I agree with the comments in the previous replies, and would add that there is also
File::Finder, which provides something more like the command-line interface of the common unix "find" utility; like File::Find::Rule, this "amendment" to File::Find makes it a lot easier to come up with working code.
But both the ::Finder and ::Rule extensions are just wrappers around the core File::Find module, and all three end up suffering from the same problem relative to using the basic "find" utility -- they are much slower, and this is the main reason why I hate File::Find and anything based on it.
I'd much rather open a pipeline file handle running the "find" command: this utility is either native or freely available for all common OS's, it's pretty easy to use in a perl script via the file handle idiom, and it runs a lot faster -- typically a by factor of six in wallclock time.
I posted a benchmark on File::Find four years ago, and another on File::Finder two years ago, so here's a new one for File::Find::Rule (using an example from the module's man page). All of these benchmarks show pretty much the same timing difference between the module and the system "find" utility.
#!/usr/bin/perl
use strict;
use Benchmark;
use File::Find::Rule;
( @ARGV == 1 and -d $ARGV[0] )
or die "Usage: $0 some/path\n";
print "started at ", scalar localtime, $/;
timethese( 10, {
'Shell-find pipe' => \&try_pipe,
'file::Find::Rule' => \&try_ffr,
});
sub try_ffr {
my @f = File::Find::Rule->file()->name( '*.pm' )->in( $ARGV[0] );
print scalar @f, " .pm files found under $ARGV[0] at ", scalar loc
+altime, $/;
}
sub try_pipe {
open( FIND, "find $ARGV[0] -name '*.pm' |" );
my @f = <FIND>;
print scalar @f, " .pm files found under $ARGV[0] at ", scalar loc
+altime, $/;
}
__END__
# sample run:
$ ffr-bm.pl /usr
started at Sun Jul 16 23:48:33 2006
Benchmark: timing 10 iterations of Shell-find pipe, file::Find::Rule..
+.
481 .pm files found under /usr at Sun Jul 16 23:48:41 2006
481 .pm files found under /usr at Sun Jul 16 23:48:44 2006
481 .pm files found under /usr at Sun Jul 16 23:48:46 2006
481 .pm files found under /usr at Sun Jul 16 23:48:48 2006
481 .pm files found under /usr at Sun Jul 16 23:48:50 2006
481 .pm files found under /usr at Sun Jul 16 23:48:52 2006
481 .pm files found under /usr at Sun Jul 16 23:48:53 2006
481 .pm files found under /usr at Sun Jul 16 23:48:55 2006
481 .pm files found under /usr at Sun Jul 16 23:48:57 2006
481 .pm files found under /usr at Sun Jul 16 23:48:59 2006
Shell-find pipe: 26 wallclock secs ( 0.03 usr 0.04 sys + 8.73 cusr
+5.79 csys = 14.59 CPU) @ 142.86/s (n=10)

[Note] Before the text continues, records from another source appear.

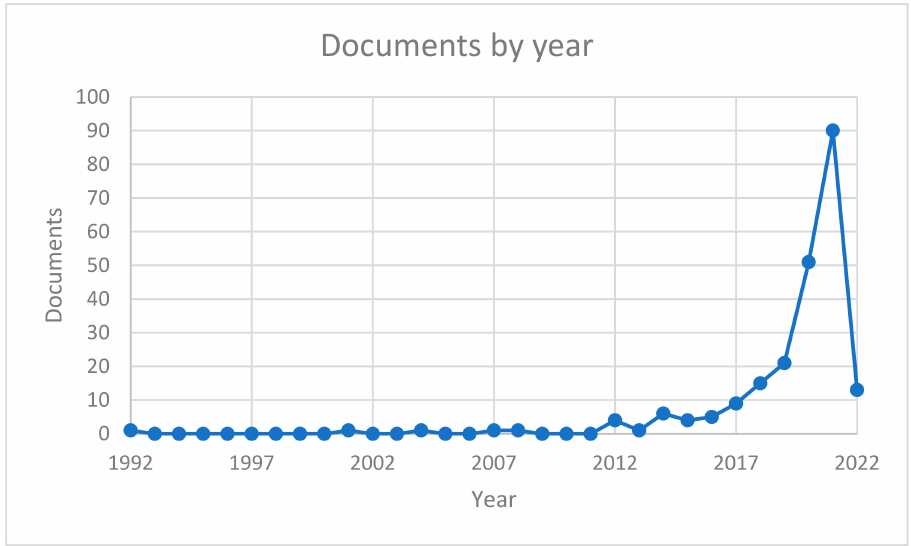
Figure 1. Trend of documents per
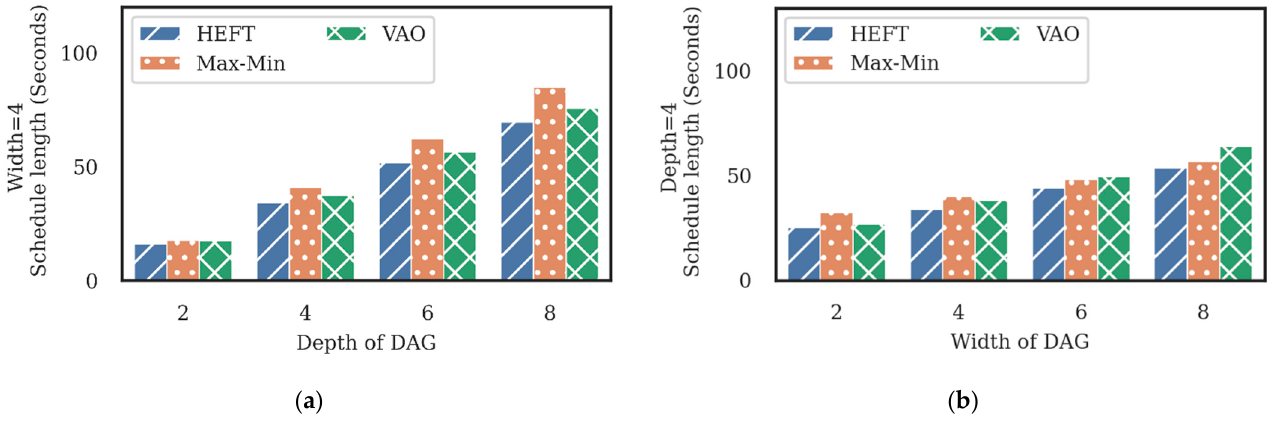
Figure 8. Initial schedule length according to the shape of the DAG: ( a ) Schedule length with varying depth of DAG; ( b ) Schedule length with varying width of DAG.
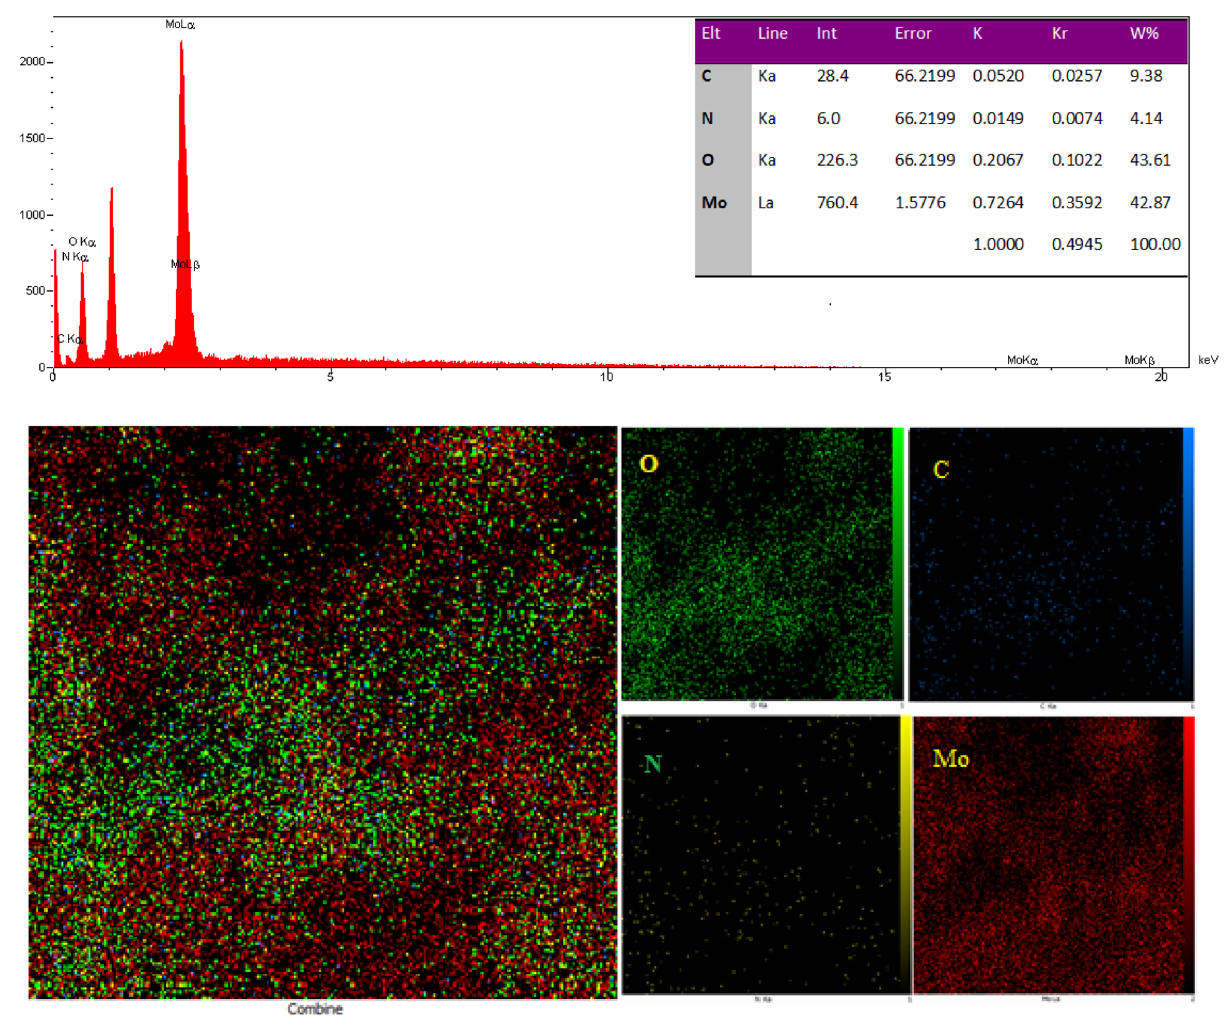
Figure 4. X-ray mapping analysis and EDX spectra for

481 .pm files found under /usr at Sun Jul 16 23:49:19 2006
481 .pm files found under /usr at Sun Jul 16 23:49:41 2006
481 .pm files found under /usr at Sun Jul 16 23:49:59 2006
481 .pm files found under /usr at Sun Jul 16 23:50:14 2006
481 .pm files found under /usr at Sun Jul 16 23:50:29 2006
481 .pm files found under /usr at Sun Jul 16 23:50:44 2006
481 .pm files found under /usr at Sun Jul 16 23:51:02 2006
481 .pm files found under /usr at Sun Jul 16 23:51:24 2006
481 .pm files found under /usr at Sun Jul 16 23:51:42 2006
481 .pm files found under /usr at Sun Jul 16 23:51:57 2006
file::Find::Rule: 178 wallclock secs (33.39 usr + 53.05 sys = 86.44 CP
+U) @ 0.12/s (n=10)
The output shows that the OS's own caching behavior gives an "unfair advantage" to F::F::R -- the "shell-find pipe" approach took 7 sec on its first iteration, and less than 3 sec on each of the remaining nine iterations. But even with the OS caching already done, F::F::R still takes between 15 and 22 sec per iteration, and puts a much heavier load on the cpu. (This is with perl, v5.8.6 built for darwin-thread-multi-2level on macosx 10.4.7; I've seen similar results on freebsd and linux.)
If you aren't doing any really big directory trees, and/or you don't care how long it takes, using some version of File::Find is "good enough", but for serious work on a really large directory tree, it's worthwhile to take advantage of the perl's value as a "glue" language (to make efficient use of existing system resources), rather than taking advantage of these particular modules.